I signed a server and client cert with the CA VPNCA, and have the certificate chain on those systems. While debugging OpenVPN I tried using "openssl s_server" and s_client", leading me to believe it's the CA chain. Specifically on the server:

openssl s_server -cert server.cert -key server.key -CAfile chained.pem -verify 5

and on the client

openssl s_client -cert client.cert -key client.key -CAfile chained.pem -verify 5

the server spits back, among other things:

depth=3 C = CA, O = My Company, CN = OnlineSubCA
verify error:num=24:invalid CA certificate
verify return:1
depth=3 C = CA, O = My Company, CN = OnlineSubCA
verify error:num=26:unsupported certificate purpose
verify return:1
depth=4 C = CA, O = My Company, CN = RootCA, emailAddress = certs@mycompany.com
verify return:1
depth=3 C = CA, O = My Company, CN = OnlineSubCA
verify return:1
depth=2 CN = SubCA1, O = My Company, C = CA
verify return:1
depth=1 CN = VPNCA
verify return:1
depth=0 C = CA, ST = , L = , O = My Company, OU = , CN = client1.mycompany.com, emailAddress = pki@mycompany.com
verify return:1

and i'm at a complete loss to explain how or why this is the case.
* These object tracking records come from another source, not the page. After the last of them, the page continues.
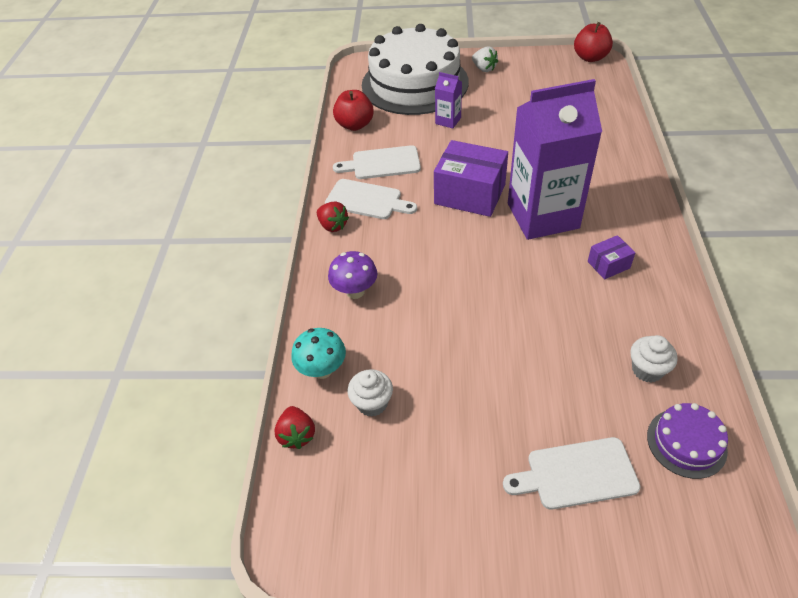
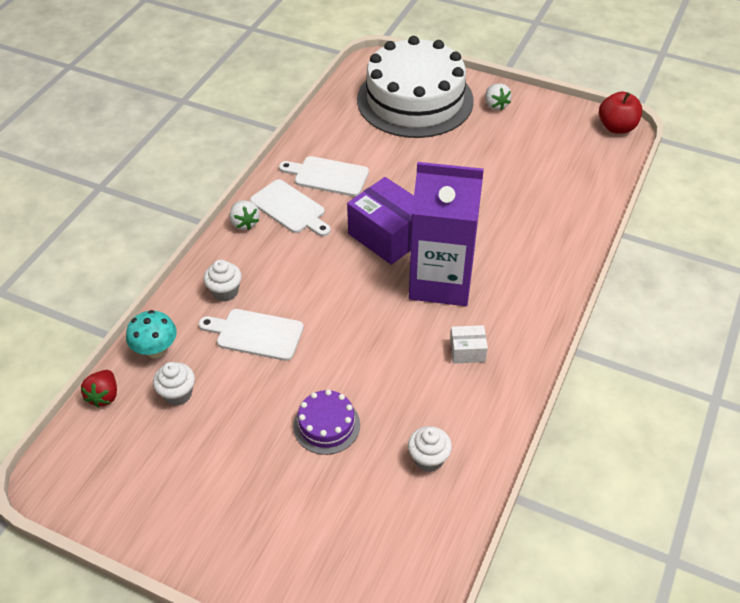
camera: 20 degrees right, 0 degrees up
red strawberry [317,202,349,232] -> white strawberry [230,200,260,230]
purple mushroom [328,251,377,299] -> white cupcake [204,260,242,302]
red apple [333,90,374,131] -> none
purple carton [435,72,462,128] -> none
white cutting board [503,437,641,510] -> white cutting board moved to [198,309,304,361]
purple box [588,235,635,279] -> white box [450,325,488,364]
purple cake [647,403,728,479] -> purple cake moved to [293,389,360,455]

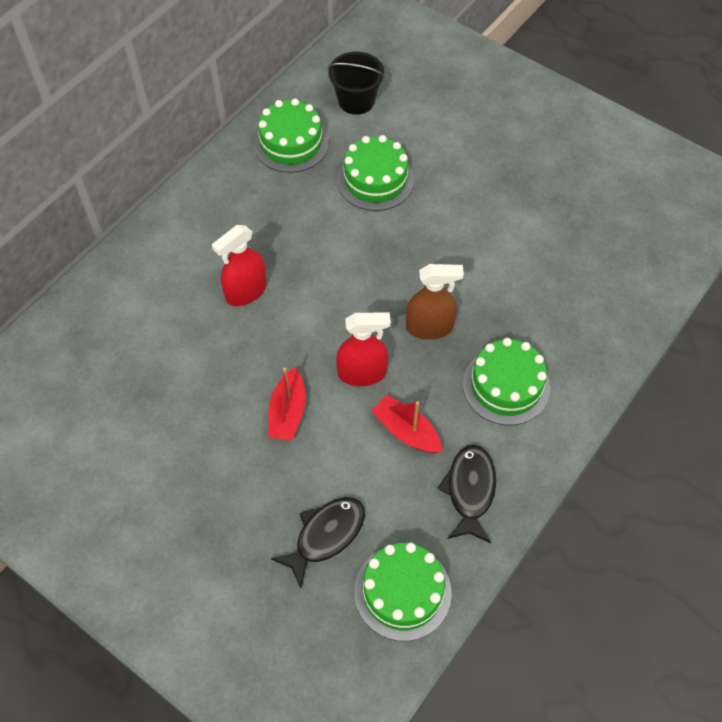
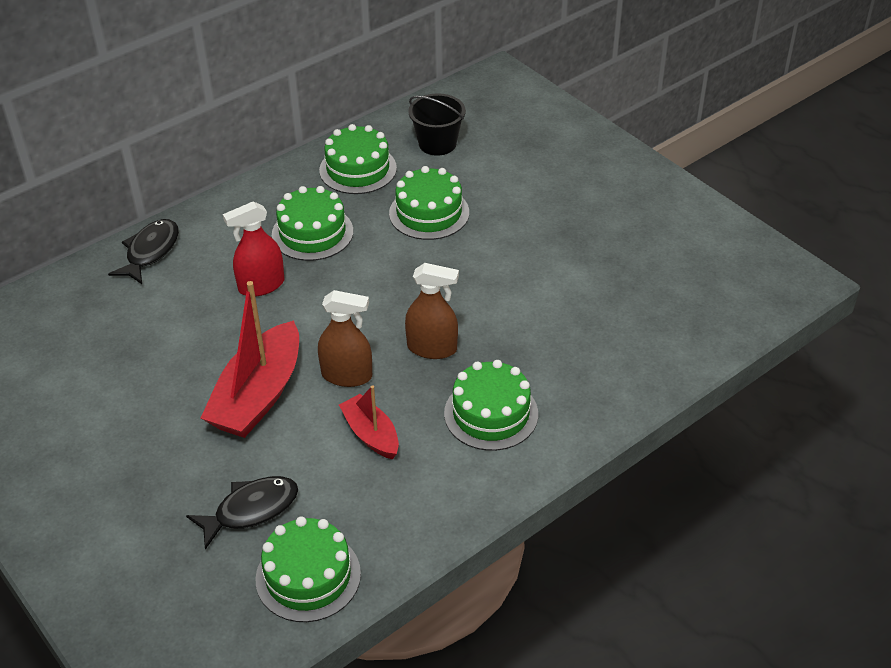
camera: 15 degrees right, 15 degrees down
red boat [268,367,306,441] -> red boat [201,281,299,438], size x1.79
red spray bottle [336,312,391,386] -> brown spray bottle [318,290,372,387]
black fish [437,444,496,543] -> black fish moved to [108,219,179,284]
none -> green cake [272,186,353,261]

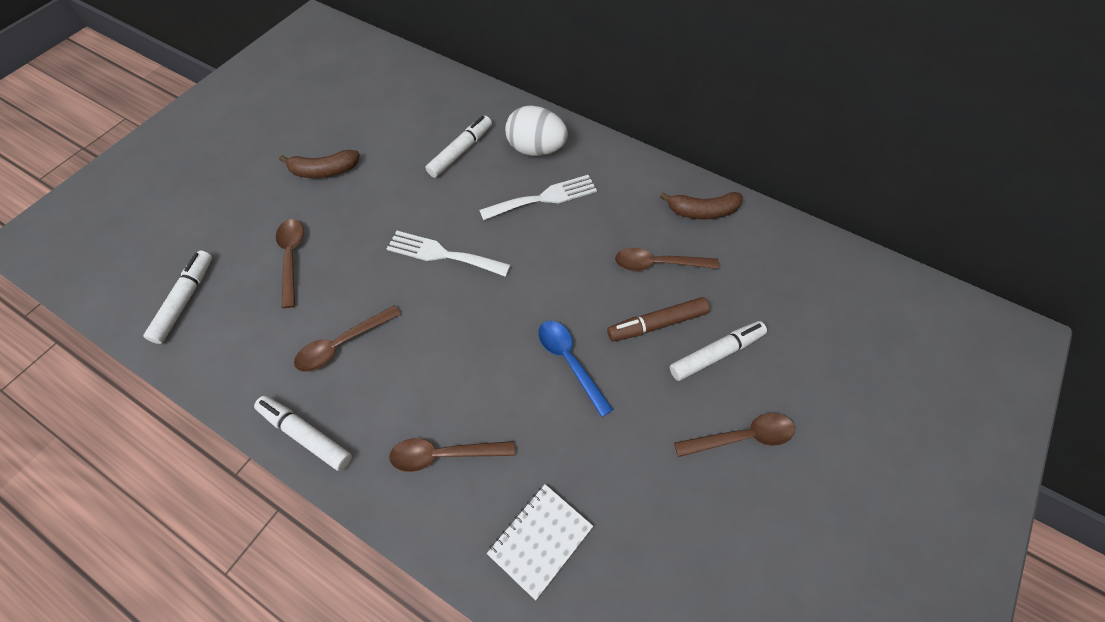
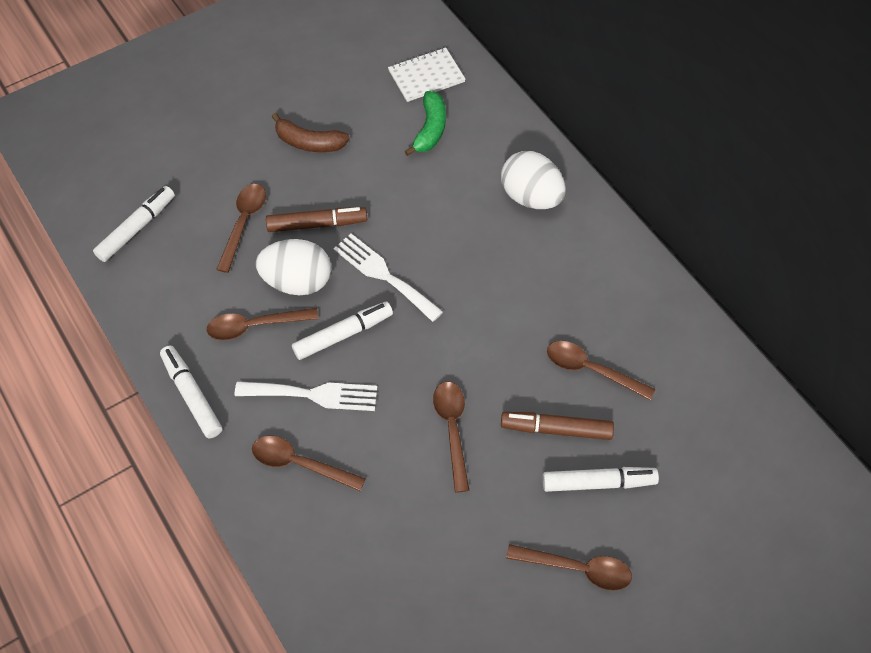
camera: 25 degrees right, 0 degrees up
white marker [426,116,492,178] -> white marker moved to [292,302,393,360]
white fork [479,175,597,220] -> white fork moved to [235,381,377,411]
white notebook [487,484,593,600] -> white notebook moved to [388,47,465,102]
blue spoon [538,321,613,417] -> brown spoon [433,382,469,493]
brown banana [660,192,743,219] -> none
none -> white egg [256,239,331,295]
none -> brown marker [266,207,367,232]
none -> green banana [405,91,446,156]

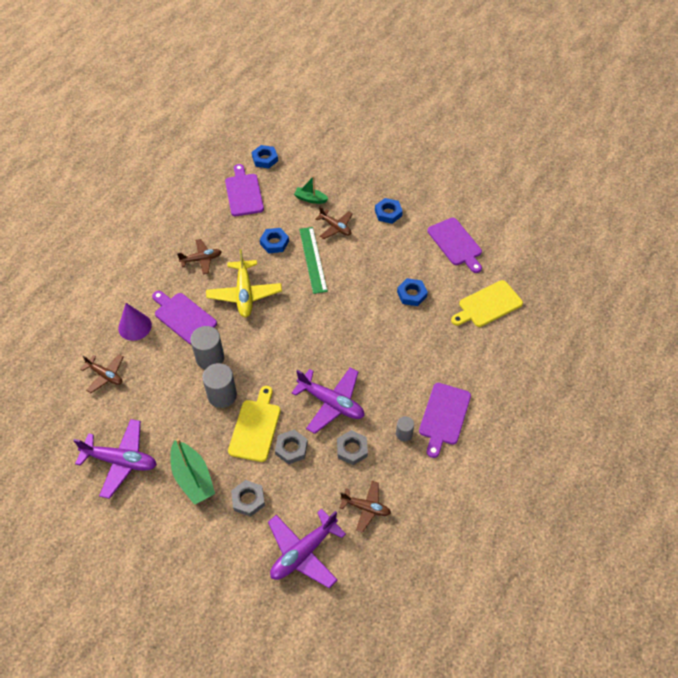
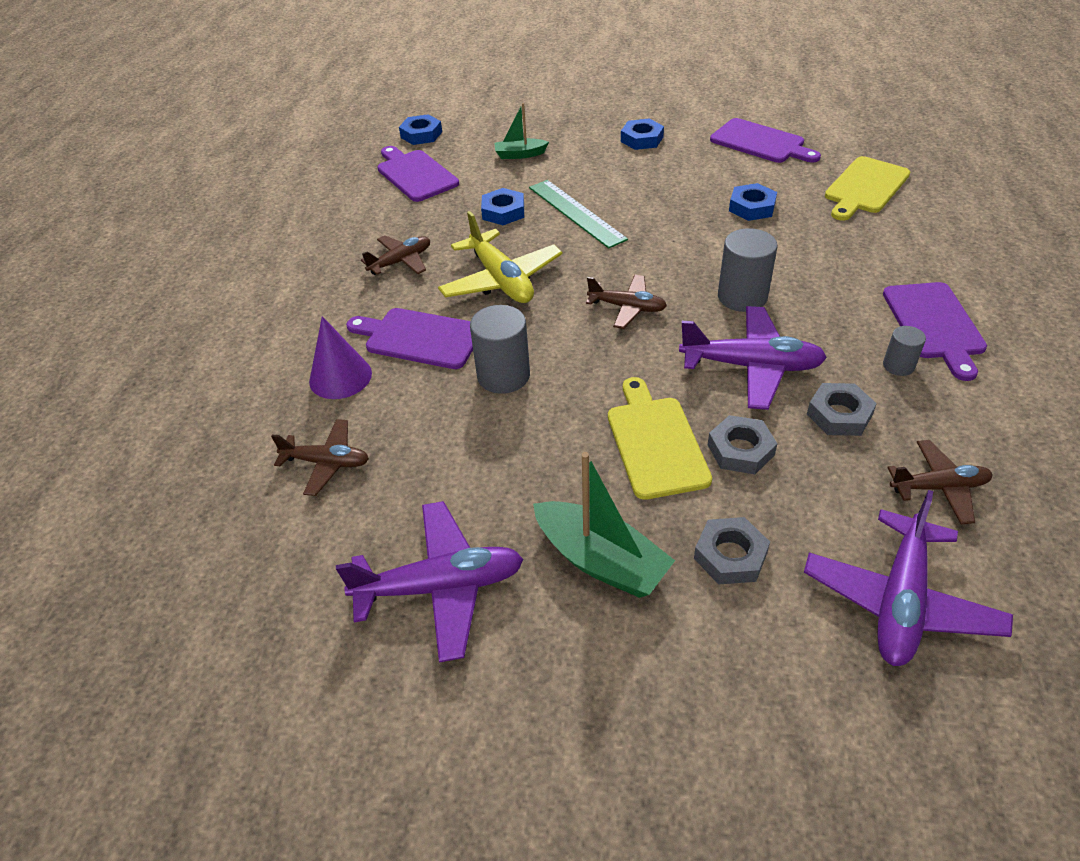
camera: 20 degrees left, 10 degrees down
grey cylinder [202,363,237,408] -> grey cylinder moved to [718,228,778,312]
brown plane [315,207,353,239] -> brown plane moved to [586,275,667,329]

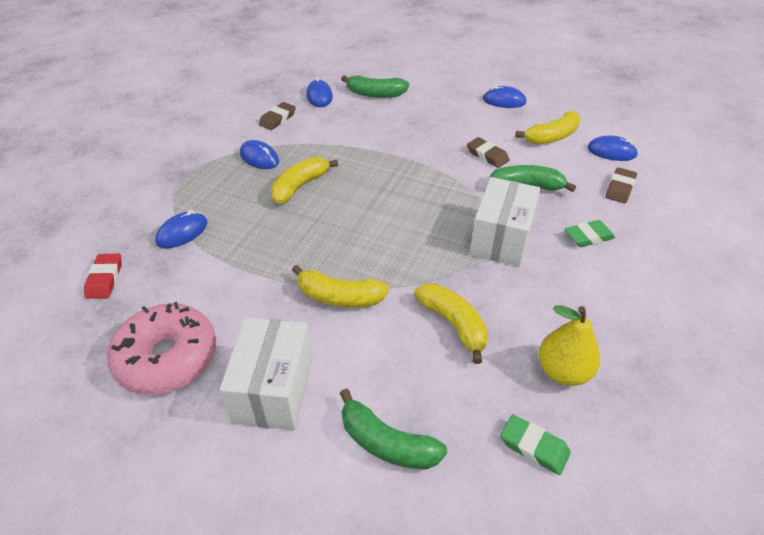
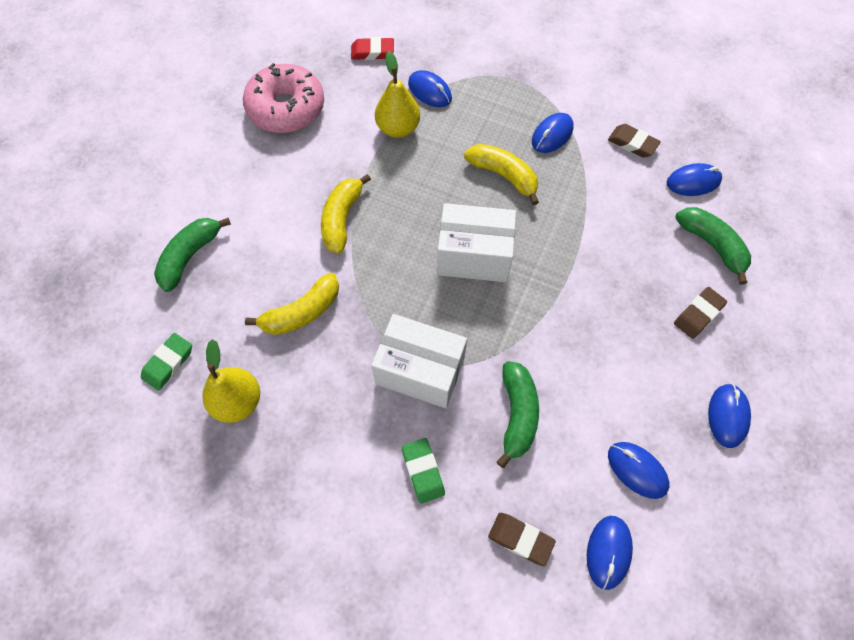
camera: 90 degrees right, 20 degrees up
white box [219,317,313,430] -> white box moved to [437,203,516,282]
green banana [341,75,409,98] -> green banana turned 135 degrees clockwise [676,207,751,285]
brown eraser [467,137,509,168] -> brown eraser moved to [674,287,727,339]
yellow banana [515,111,581,145] -> blue mouse [608,442,669,499]
none -> yellow pear [375,51,420,138]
OpenVPN also fails with a similar error, from the client:

VERIFY ERROR: depth=3, error=invalid CA certificate: /C=CA/O=My_Company/CN=OnlineSubCA

I'm running OpenVPN 2.2.1 and OpenSSL 1.0.1 on Ubuntu 12.04. Time is in sync on both.

I'm at a loss on how to proceed any further. Any ideas/suggestions would be greatly appreciated.